Alzheimer's Patients Can't Afford to Take Their Medication Correctly Because of Out-of-Pocket Insurance Costs, Study Suggests

Out-of-pocket costs for drugs mean patients with conditions including Alzheimer's disease aren't taking their medication correctly, a study suggests.

With every $50 increase in out-of-pocket costs patients faced for a 30-day supply, there appeared to be a drop of between 5 to 10 percent in them taking medications as advised, the co-author of the study Brian C. Callaghan, from the University of Michigan, told Newsweek.

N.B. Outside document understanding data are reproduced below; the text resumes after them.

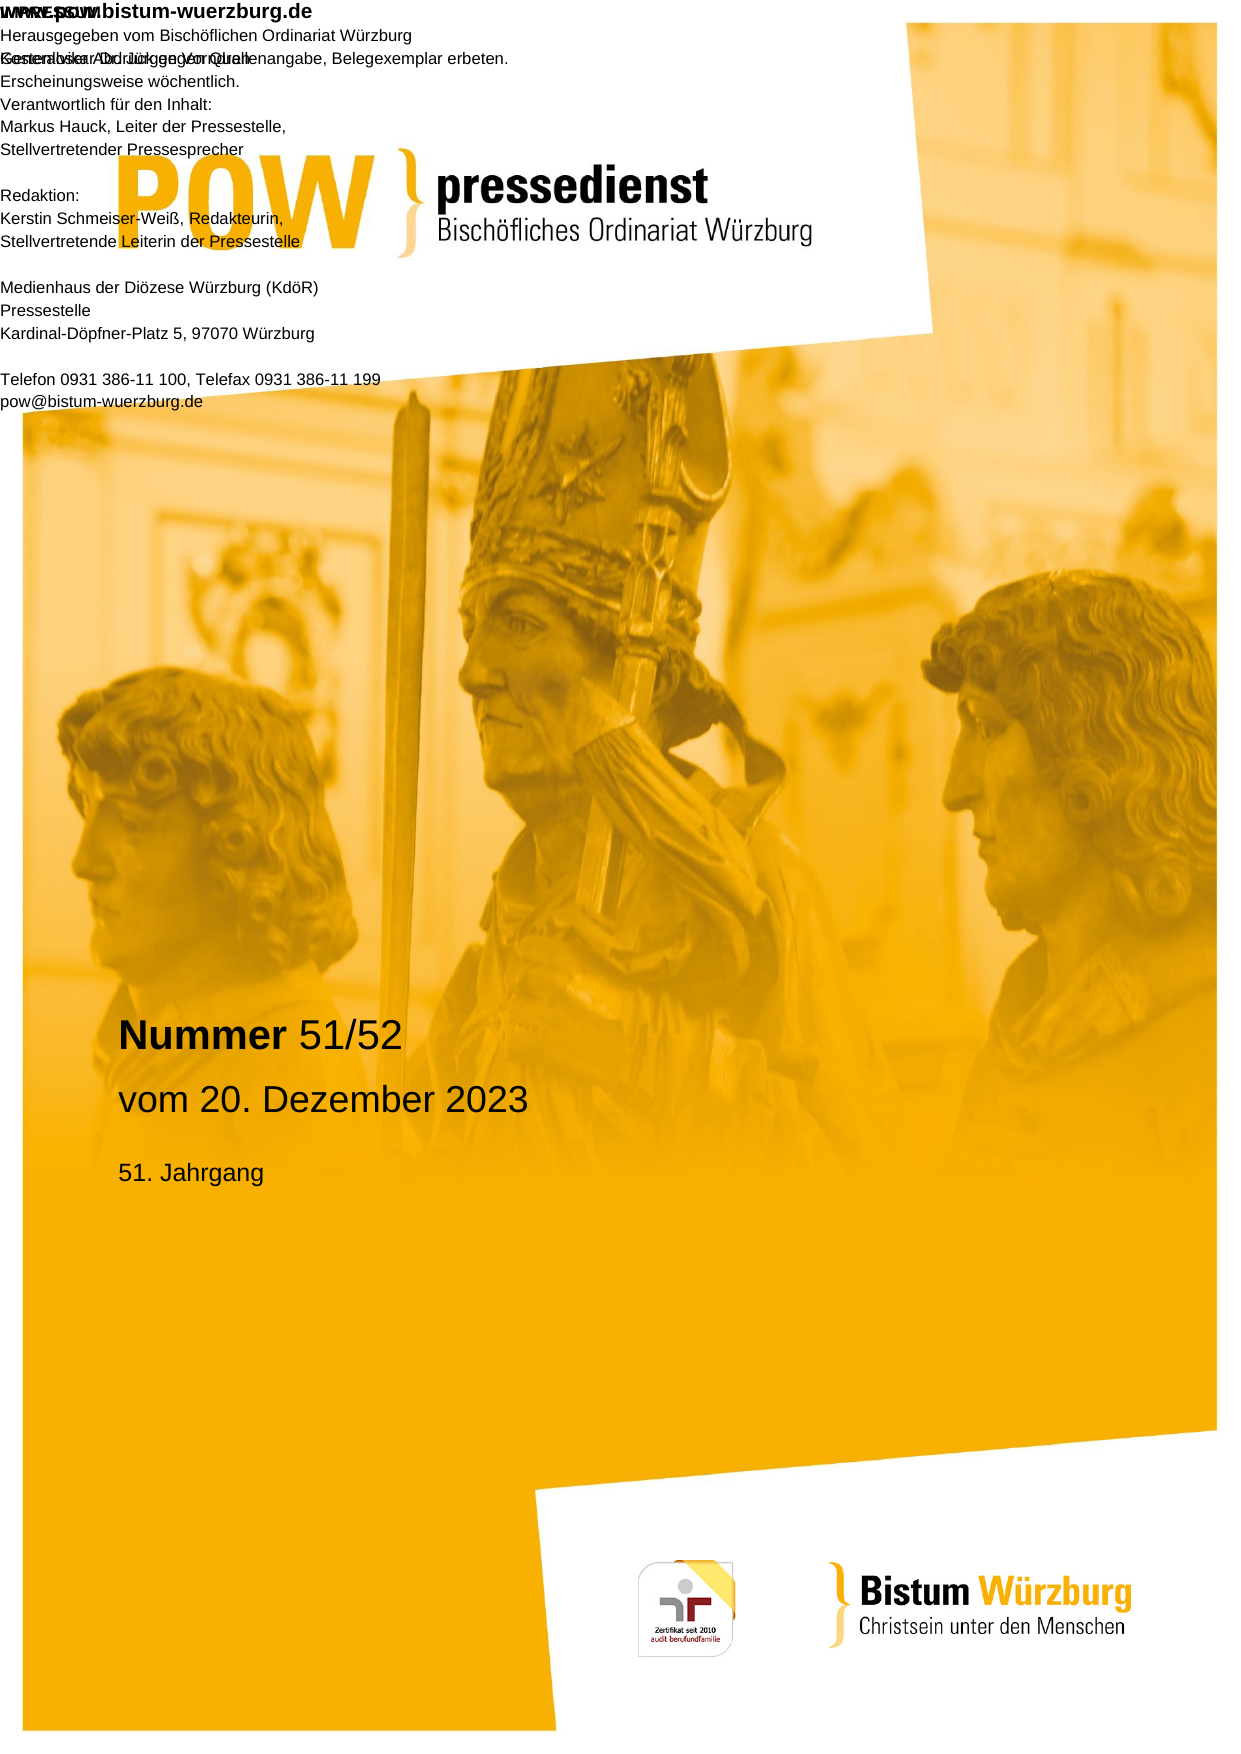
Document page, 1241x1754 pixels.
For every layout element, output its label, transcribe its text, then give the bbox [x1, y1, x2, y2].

picture [0, 0, 1240, 1754]
text vom [118, 1077, 1167, 1120]
text Nummer [118, 1010, 1167, 1058]
text . Jahrgang [118, 1157, 1167, 1186]
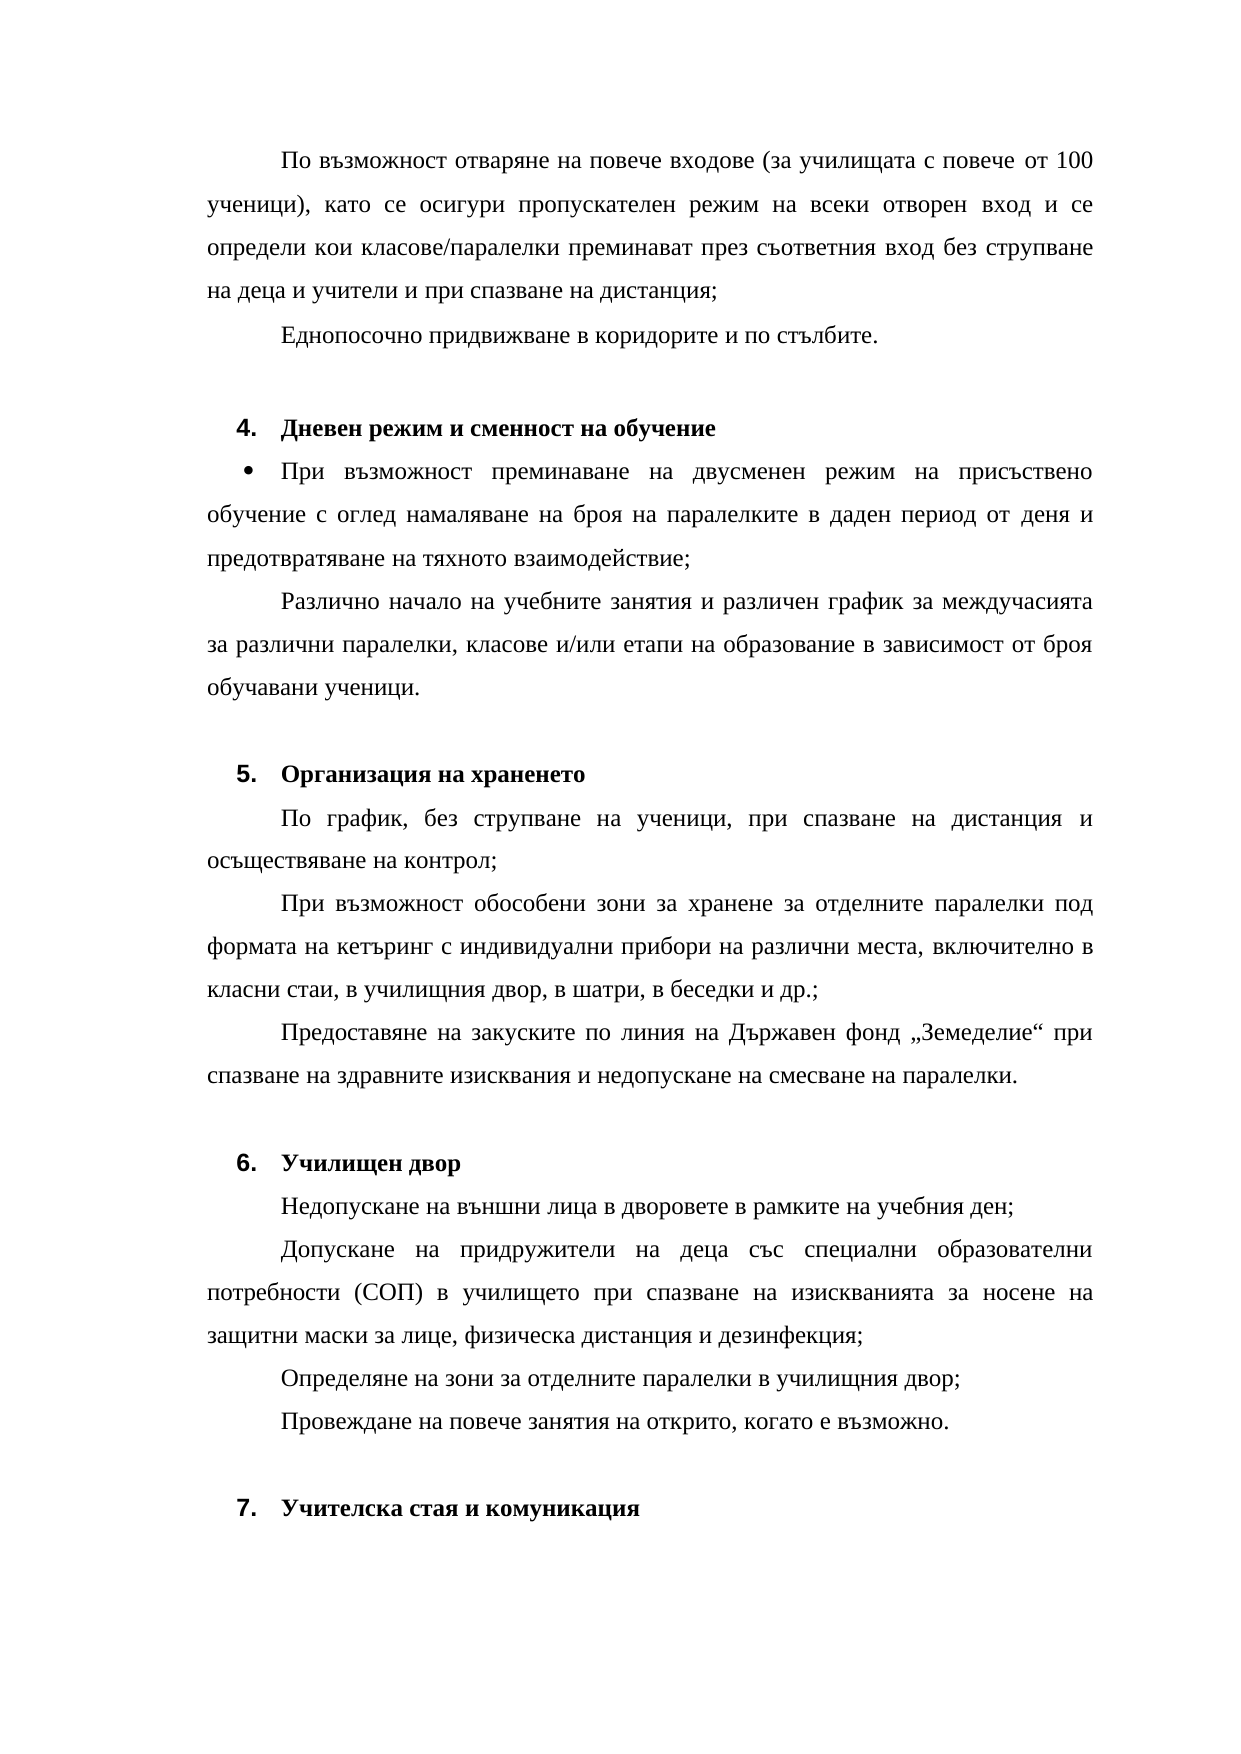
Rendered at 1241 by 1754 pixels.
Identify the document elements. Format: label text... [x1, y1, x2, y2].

list При възможност преминаване на двусменен режим на присъствено обучение с оглед намаляване на броя на паралелките в даден период от деня и предотвратяване на тяхното взаимодействие; [207, 456, 1093, 571]
list Учителска стая и комуникация [236, 1493, 1188, 1522]
list Определяне на зони за отделните паралелки в училищния двор; [236, 1363, 1188, 1392]
list Допускане на придружители на деца със специални образователни потребности (СОП) в училището при спазване на изискванията за носене на защитни маски за лице, физическа дистанция и дезинфекция; [207, 1234, 1093, 1349]
list Еднопосочно придвижване в коридорите и по стълбите. [236, 319, 1188, 349]
list Провеждане на повече занятия на открито, когато е възможно. [236, 1406, 1188, 1435]
list При възможност обособени зони за хранене за отделните паралелки под формата на кетъринг с индивидуални прибори на различни места, включително в класни стаи, в училищния двор, в шатри, в беседки и др.; [207, 888, 1093, 1003]
list По график, без струпване на ученици, при спазване на дистанция и осъществяване на контрол; [207, 803, 1093, 873]
list По възможност отваряне на повече входове (за училищата с повече от 100 ученици), като се осигури пропускателен режим на всеки отворен вход и се определи кои класове/паралелки преминават през съответния вход без струпване на деца и учители и при спазване на дистанция; [207, 145, 1093, 304]
list Организация на храненето [236, 759, 1188, 788]
list Дневен режим и сменност на обучение [236, 413, 1188, 442]
list Предоставяне на закуските по линия на Държавен фонд „Земеделие“ при спазване на здравните изисквания и недопускане на смесване на паралелки. [207, 1017, 1093, 1089]
list Училищен двор [236, 1148, 1188, 1176]
list Различно начало на учебните занятия и различен график за междучасията за различни паралелки, класове и/или етапи на образование в зависимост от броя обучавани ученици. [207, 586, 1093, 701]
list Недопускане на външни лица в дворовете в рамките на учебния ден; [236, 1191, 1188, 1220]
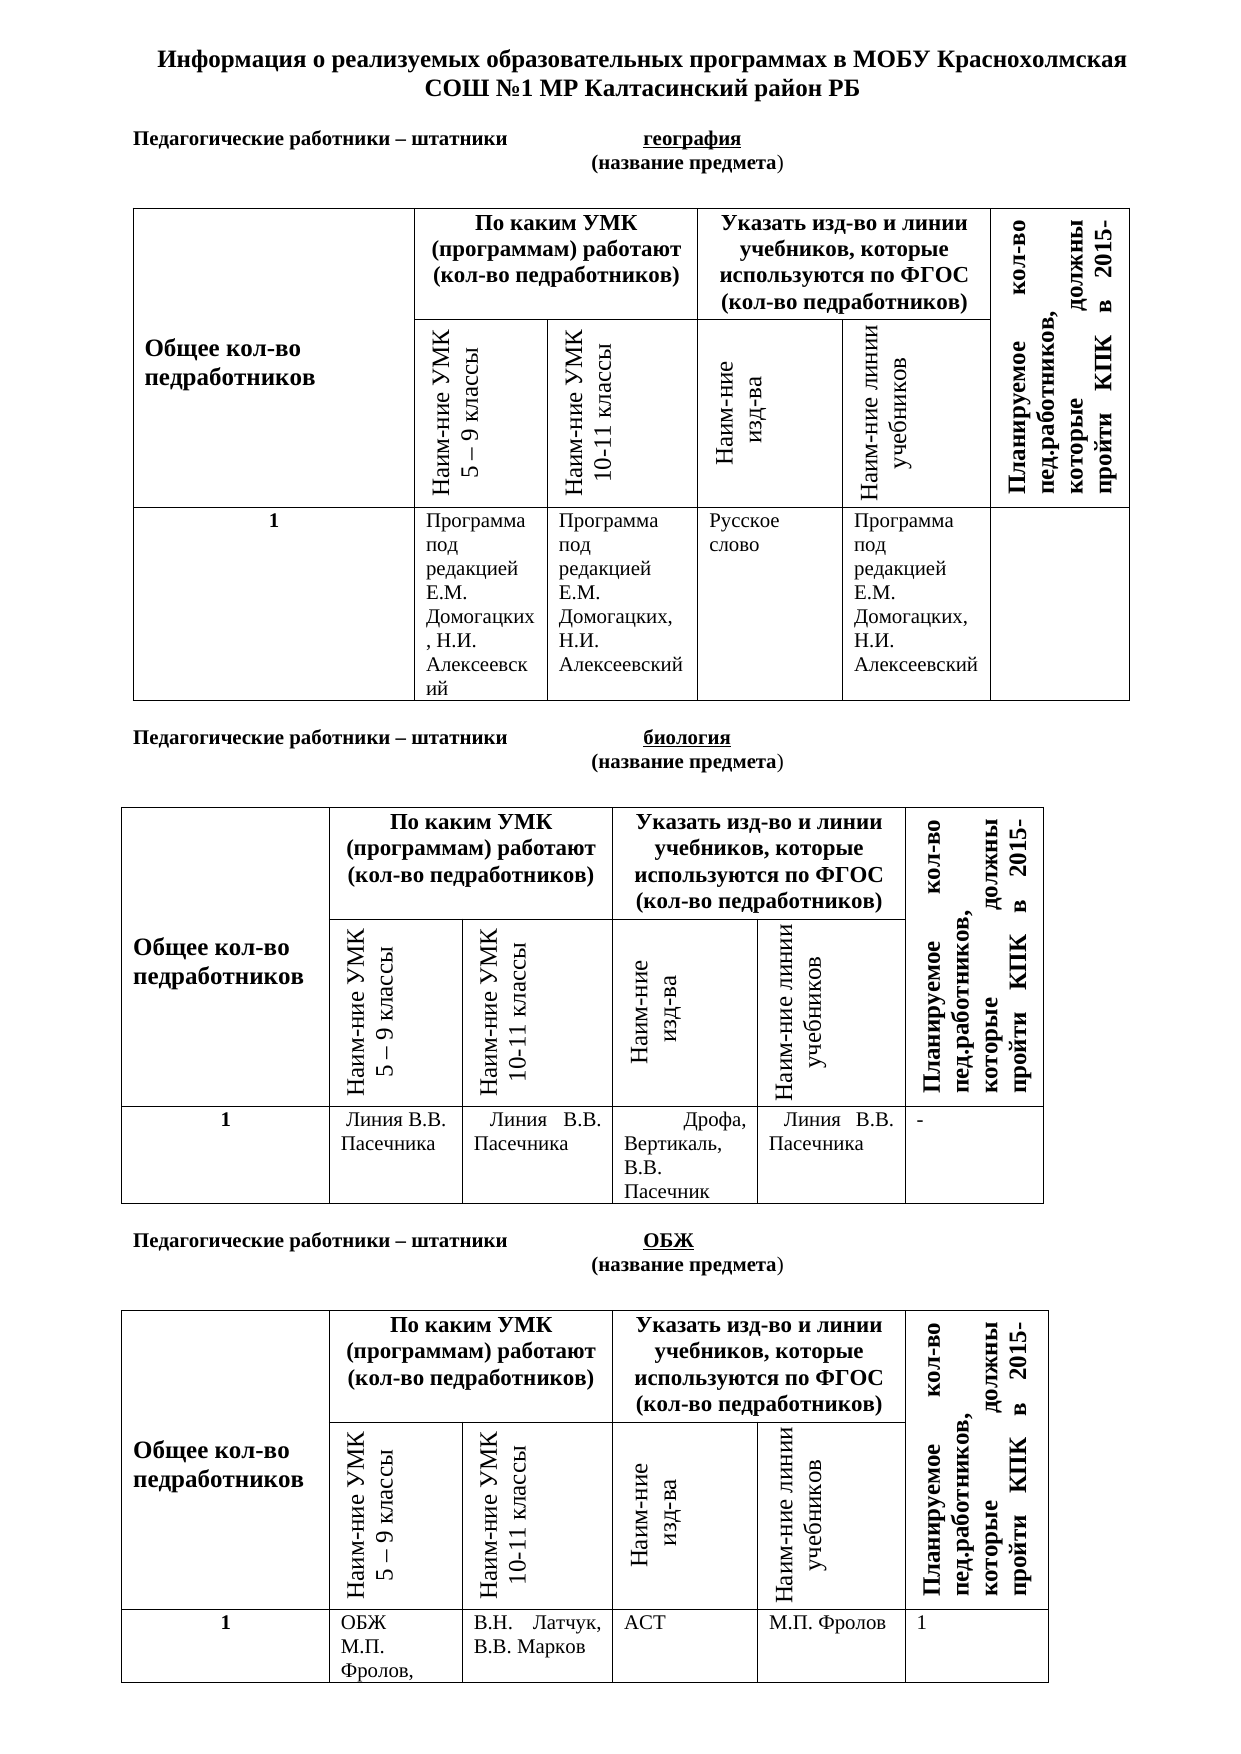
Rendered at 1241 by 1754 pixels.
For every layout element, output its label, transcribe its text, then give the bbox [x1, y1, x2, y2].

table_cell Наим-ние УМК 10-11 классы [463, 920, 612, 1106]
text Педагогические работники – штатники ОБЖ [133, 1228, 1152, 1252]
table_header Планируемое кол-во пед.работников, которые должны пройти КПК в 2015-2016 уч.году [906, 808, 1043, 1106]
table_cell Линия В.В. Пасечника [758, 1107, 905, 1203]
table_cell 1 [122, 1610, 329, 1682]
table_cell М.П. Фролов [758, 1610, 905, 1682]
table_cell Программа под редакцией Е.М. Домогацких, Н.И. Алексеевский [415, 508, 547, 700]
table_header По каким УМК (программам) работают (кол-во педработников) [415, 209, 697, 319]
table_header По каким УМК (программам) работают (кол-во педработников) [330, 1311, 612, 1422]
table_cell Русское слово [698, 508, 842, 700]
table_header Указать изд-во и линии учебников, которые используются по ФГОС (кол-во педработников) [613, 1311, 905, 1422]
table_header Указать изд-во и линии учебников, которые используются по ФГОС (кол-во педработников) [698, 209, 990, 319]
table_header Общее кол-во педработников [122, 808, 329, 1106]
table_cell 1 [134, 508, 414, 700]
text Информация о реализуемых образовательных программах в МОБУ Краснохолмская СОШ №1 МР Калтасинский район РБ [133, 44, 1152, 102]
table_header Планируемое кол-во пед.работников, которые должны пройти КПК в 2015-2016 уч.году [991, 209, 1129, 507]
table_cell Программа под редакцией Е.М. Домогацких, Н.И. Алексеевский [843, 508, 990, 700]
table_cell Наим-ние линии учебников [758, 1423, 905, 1609]
text Педагогические работники – штатники биология [133, 725, 1152, 749]
text Педагогические работники – штатники география [133, 126, 1152, 150]
table_cell 1 [906, 1610, 1048, 1682]
table_cell Наим-ние изд-ва [613, 1423, 757, 1609]
table_cell Дрофа, Вертикаль, В.В. Пасечник [613, 1107, 757, 1203]
table_cell Наим-ние УМК 5 – 9 классы [415, 320, 547, 507]
text (название предмета) [133, 1252, 1152, 1276]
table_header Указать изд-во и линии учебников, которые используются по ФГОС (кол-во педработников) [613, 808, 905, 918]
table_cell Наим-ние линии учебников [758, 920, 905, 1106]
table_cell - [906, 1107, 1043, 1203]
table_cell Наим-ние УМК 10-11 классы [548, 320, 697, 507]
table_header Общее кол-во педработников [134, 209, 414, 507]
table_header По каким УМК (программам) работают (кол-во педработников) [330, 808, 612, 918]
text (название предмета) [133, 150, 1152, 174]
table_cell Линия В.В. Пасечника [463, 1107, 612, 1203]
table_cell [991, 508, 1129, 700]
table_header Общее кол-во педработников [122, 1311, 329, 1609]
text (название предмета) [133, 749, 1152, 773]
table_cell Наим-ние изд-ва [613, 920, 757, 1106]
table_cell 1 [122, 1107, 329, 1203]
table_cell Программа под редакцией Е.М. Домогацких, Н.И. Алексеевский [548, 508, 697, 700]
table_cell АСТ [613, 1610, 757, 1682]
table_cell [330, 1610, 462, 1682]
table_cell Наим-ние линии учебников [843, 320, 990, 507]
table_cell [463, 1610, 612, 1682]
table_cell Наим-ние УМК 5 – 9 классы [330, 1423, 462, 1609]
table_cell Линия В.В. Пасечника [330, 1107, 462, 1203]
table_header Планируемое кол-во пед.работников, которые должны пройти КПК в 2015-2016 уч.году [906, 1311, 1048, 1609]
table_cell Наим-ние УМК 5 – 9 классы [330, 920, 462, 1106]
table_cell Наим-ние УМК 10-11 классы [463, 1423, 612, 1609]
table_cell Наим-ние изд-ва [698, 320, 842, 507]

The authors of the paper, published in the journal Neurology, looked at data on private insurance claims made between 2001 to 2016. They noted the medicines that were similarly effective and tolerable for patients, but that cost different amounts. The researchers then estimated whether the patients were taking the recommended amount of medication by looking at the number of days they had a supply for in the first six months the drug was prescribed.

They examined data on three neurologic diseases: dementia—of which Alzheimer's which is the most common form—Parkinson's, and peripheral neuropathy, which affects nerves which carry messages to and from the brain, spine and the rest of the body. The data included 19,820 people with dementia; 3,130 people with Parkinson's disease; and 52,249 neuropathy patients.

When out-of-pocket costs increased by $50, patients with Alzheimer's and peripheral neuropathy were less likely to adhere to their medications, at 12 percent and 9 percent, respectively. Black, Asian, and Latino people were also less likely to have the correct medications compared with white patients when faced with the same costs, the study suggested.

In a statement, Callaghan said that if people are not following their prescriptions correctly, "they are less likely to benefit from the drug and see improvements in their condition, possibly leading to complications and higher costs later."

"These results are concerning, especially as we've seen the cost of prescription drugs continue to rise and an increasing amount of the cost being shifted to patients through out-of-pocket costs."

Callaghan said it is "critically important" for changes in policy to help ensure ethnic minorities are sticking to their drug schedules.

James C. Stevens, president of the American Academy of Neurology, which publishes Neurology, commented in a statement: "Out-of-pocket costs have risen to the point where systematic changes are needed."

Callaghan told Newsweek: "The best way to address the problem of out-of-pocket costs is with large scale healthcare policy change. Limiting the costs of medications would be a great start and also limiting the cost sharing with patients is another. In the meantime, our hope is that this study spurs patients and physicians to discuss out-of-pocket costs more so that physicians can help navigate patients to get the best care possible."

He added: "The technology exists to have these costs available to patients and physicians during the doctor's visit. Unfortunately, physicians rarely have this information, which makes it hard for them to practice in an optimal cost conscious manner."

As with any study, the work had its limitations. For instances, the methods the authors used meant they couldn't confirm the patients weren't adhering to their medications or that out-of-pocket costs were the cause. In addition, the study might not relate to the general population as the data was on a specific group of individuals with private insurance.

However, problems with out-of-pocket costs was also recently highlighted in a paper published in the journal JAMA. In it, researchers found one in five operations may lead to surprise bills for patients in the U.S., even if the hospital or surgeon are in-network.

On average, the potential surprise bill added up to $2,011 in addition to the almost $1,800 the average privately insured patient would owe their insurance company after it paid for most of the costs of their operation.

Karan Chhabra, of the University of Michigan and co-author of that paper, told Newsweek that Congress needs to think about ways to protect patients from these unexpected costs. "We hope this research shows the critical need for such policies and provides a baseline from which to evaluate their success in the future," he said.